How to Treat Cold-Damaged Plants

In Florida the coldest months tend to be January and February and plants can be damaged by low temperatures. Keep reading to learn how you can help cold-damaged plants recover from the freeze.

· Damaged Plants

Begin with checking the soil around your plants after a freeze. Your plants may not be getting the water they need if the soil has dried out or if the water in the soil has been frozen. Even damaged plants need water–watering the area can help defrost the soil and provide your plants with an available source of moisture.

Hold off on adding any fertilizer to your plants, if you add it too early you could encourage new growth before the cold weather has gone. Once the frost has passed, an application of fertilizer can help speed up recovery, but it’s best to wait until spring to begin.

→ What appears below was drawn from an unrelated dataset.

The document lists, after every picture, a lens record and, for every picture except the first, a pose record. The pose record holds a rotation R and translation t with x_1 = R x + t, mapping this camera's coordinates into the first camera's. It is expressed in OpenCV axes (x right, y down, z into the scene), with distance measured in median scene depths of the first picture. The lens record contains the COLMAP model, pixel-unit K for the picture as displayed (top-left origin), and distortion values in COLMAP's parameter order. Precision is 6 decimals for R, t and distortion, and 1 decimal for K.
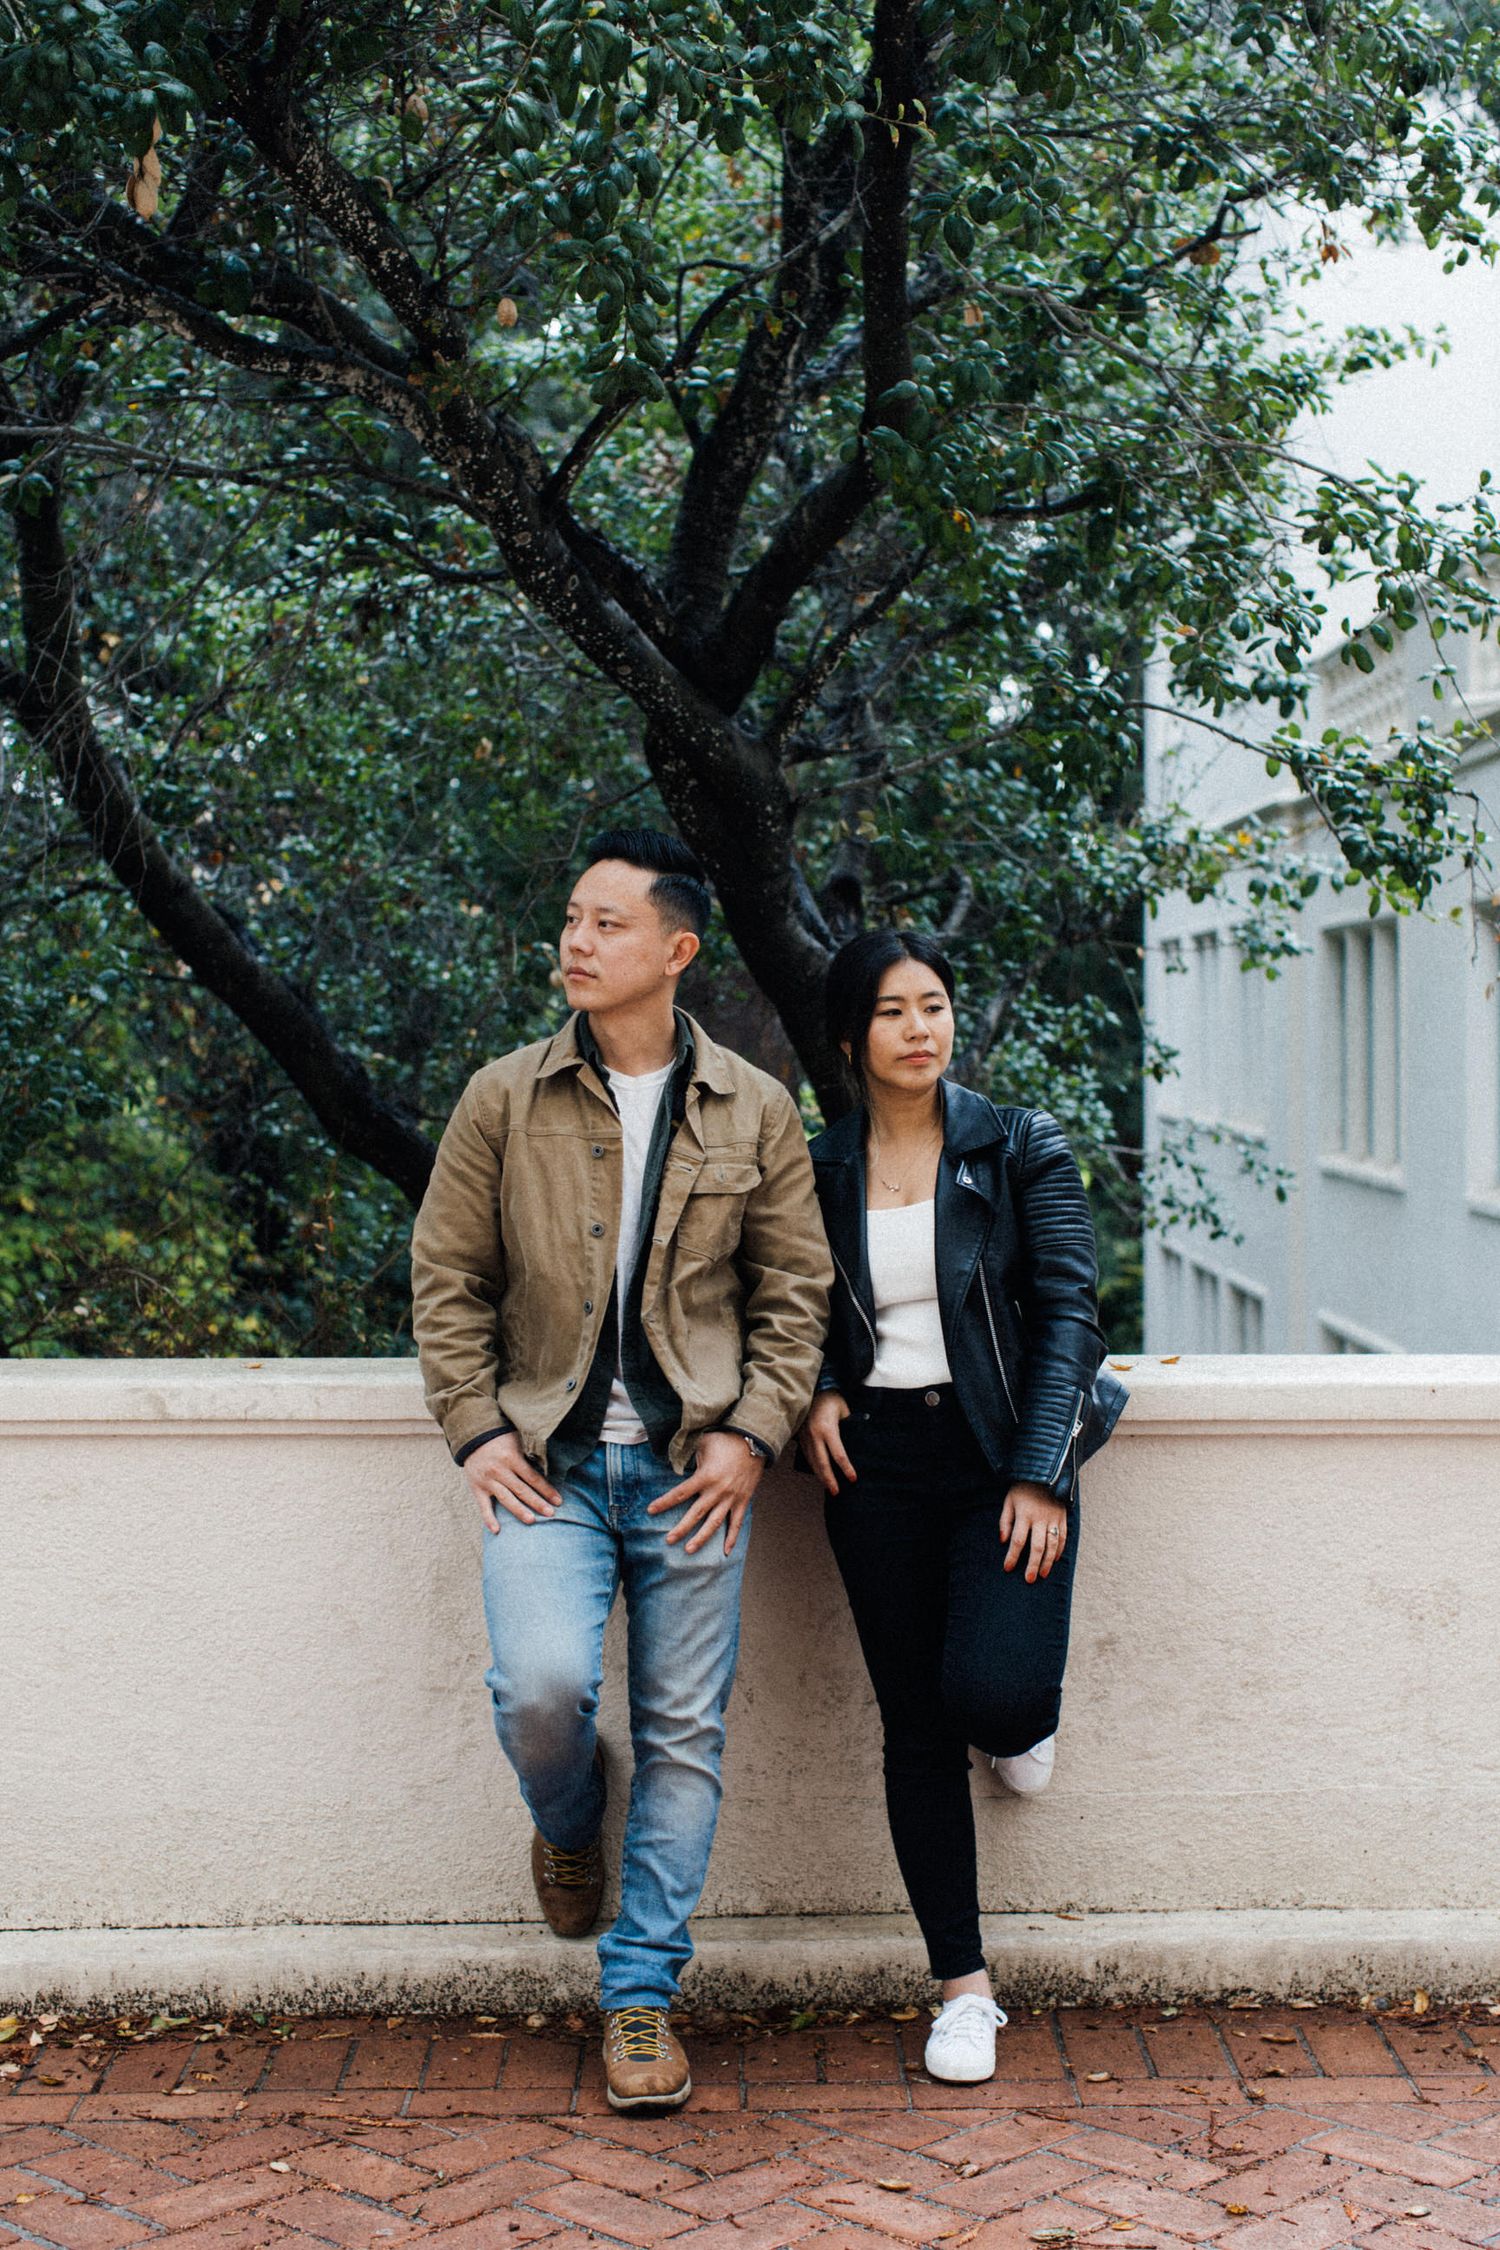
lens RADIAL K [[3242.7, 0, 749.1], [0, 3242.7, 1116.3], [0, 0, 1]] dist [0.069515, 0.000000]
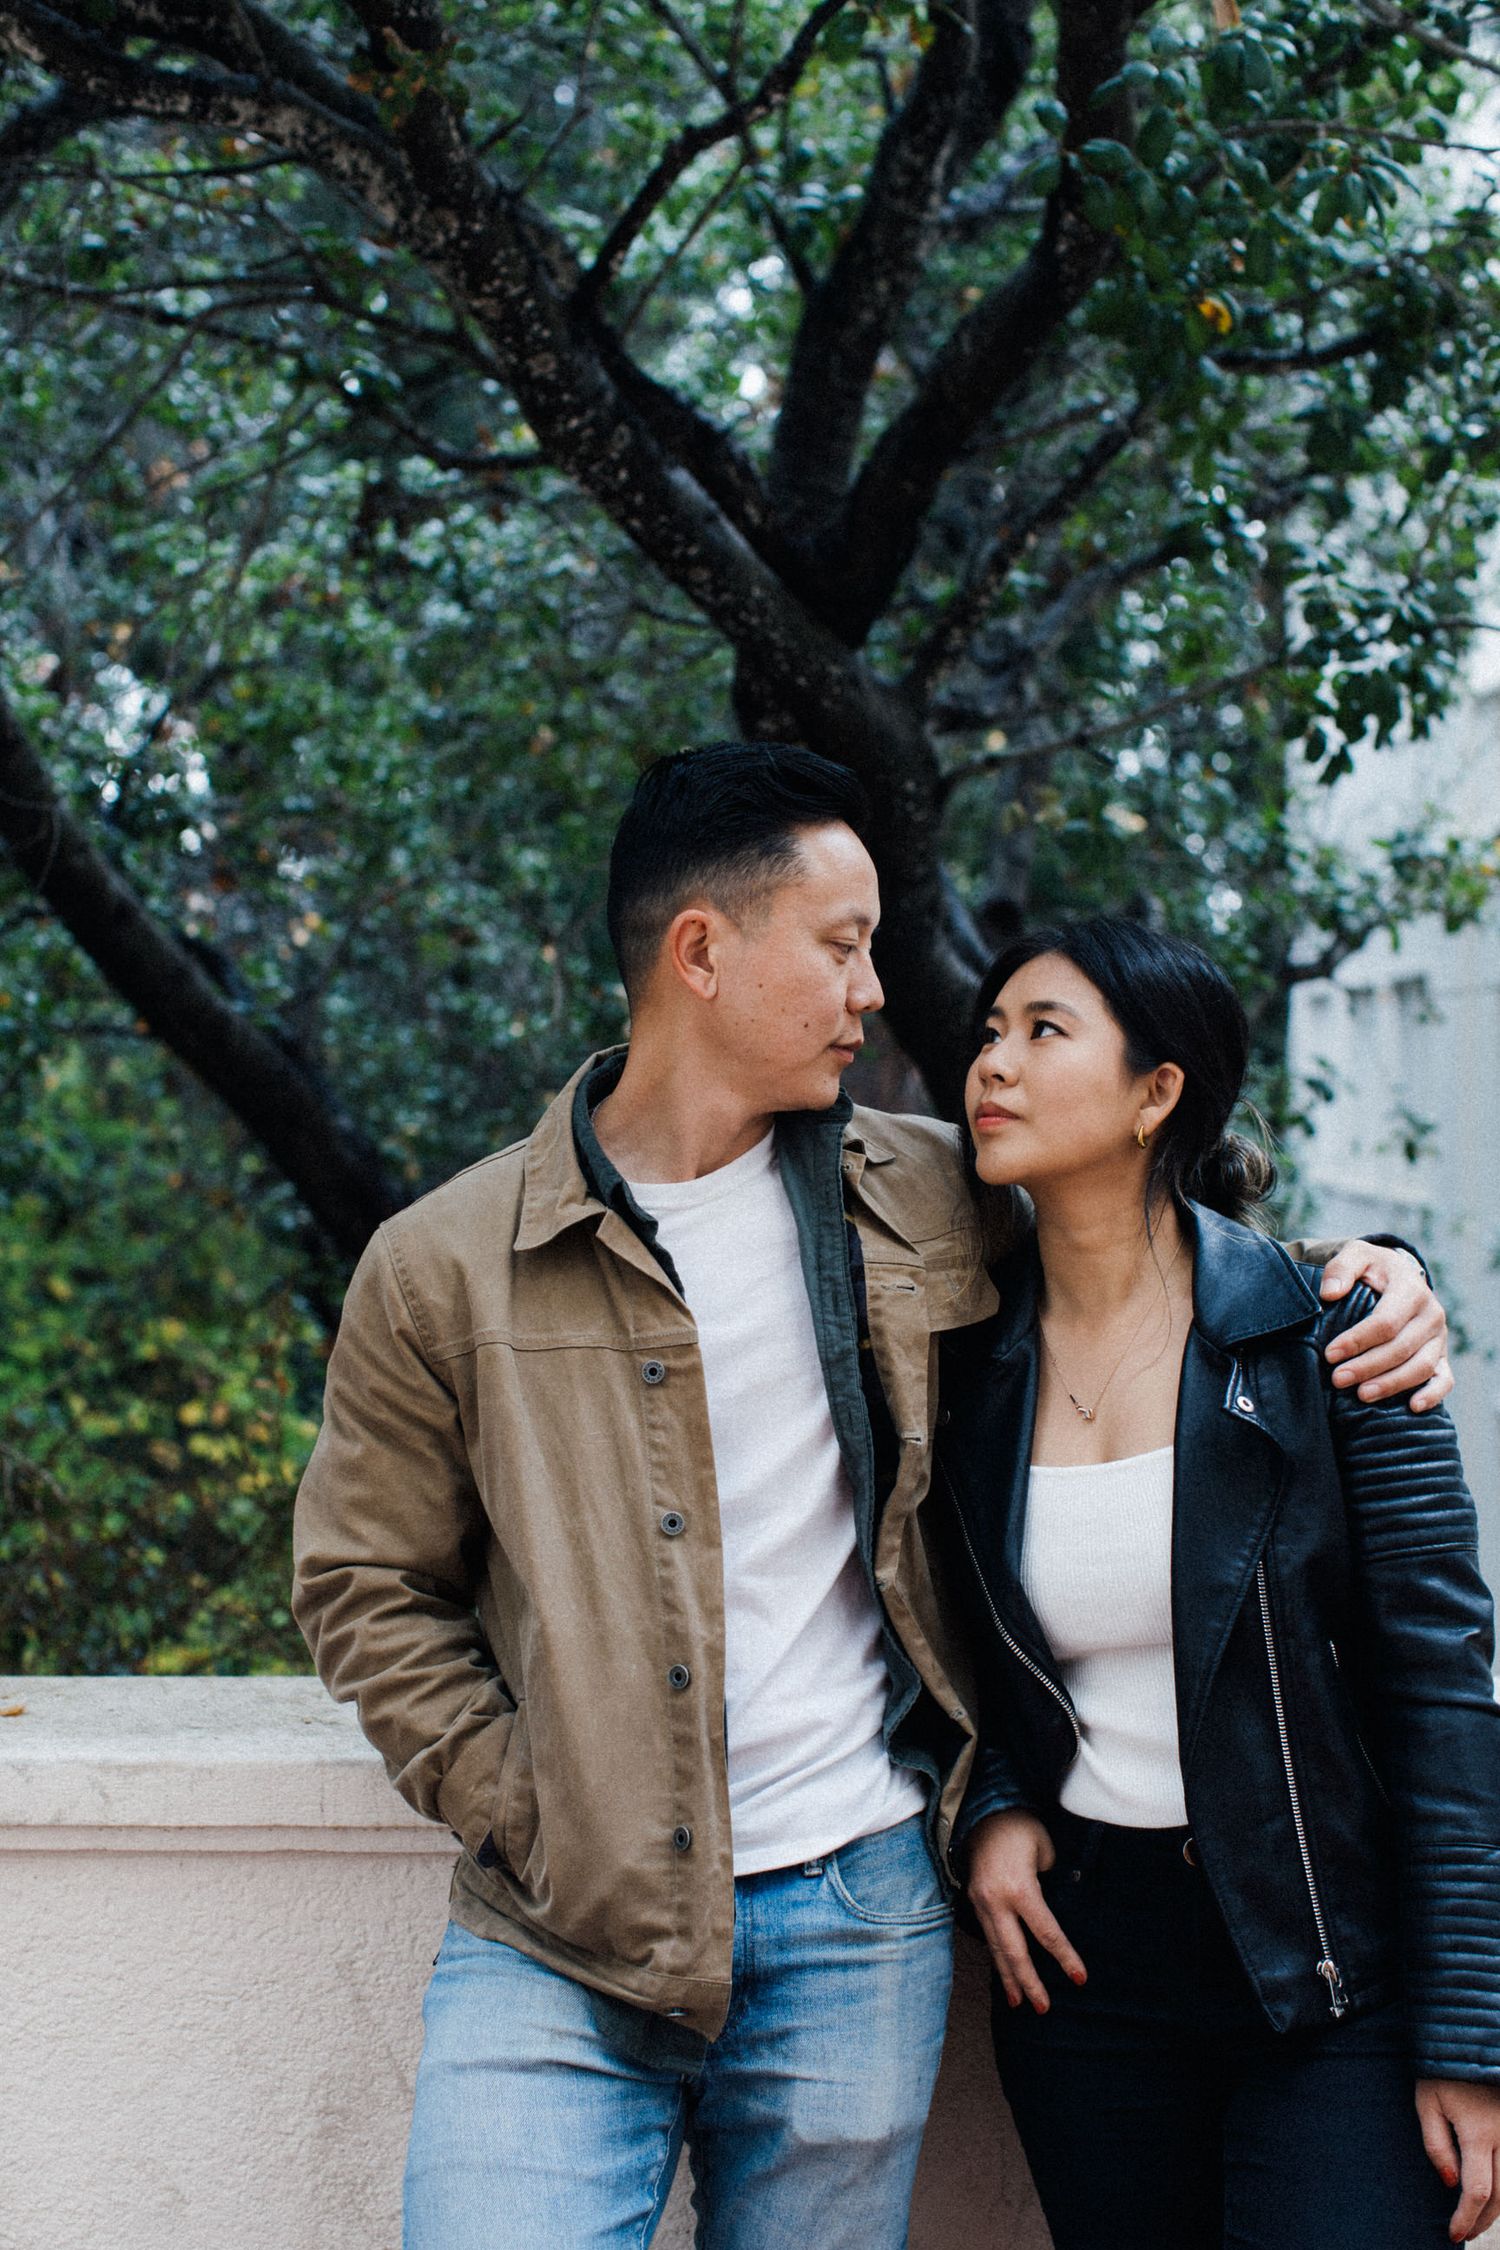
lens RADIAL K [[3242.7, 0, 753.1], [0, 3242.7, 1124.2], [0, 0, 1]] dist [0.069515, 0.000000]
pose [[0.999301, -0.001216, -0.037369, -0.001722], [0.000630, 0.999877, -0.015677, -0.010149], [0.037383, 0.015643, 0.999179, 0.282060]]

Another thing to hold off on is pruning, you don’t want to prune cold-damaged plants right away. Dead foliage can look bad, but it will help insulate plants from further damage. In spring, you can begin to assess the damage by checking the bark with your fingernail. Cold-damaged wood will be brown or black underneath the bark. Wait until plants begin new growth to be certain where to prune. However, if you have plants that have collapsed it would be best to cut them down and remove the plants to prevent fungal or bacterial growth problems as they decay.

After a freeze, your turfgrass may be damaged and if the temperatures fall below 20 degrees Fahrenheit, your yard may be permanently damaged. Having your lawn turn brown during the winter is a normal occurrence. Once spring comes your yard should rebound and start producing new green growth. If your yard doesn’t recover, you may need to replace some of the grass with sod pieces.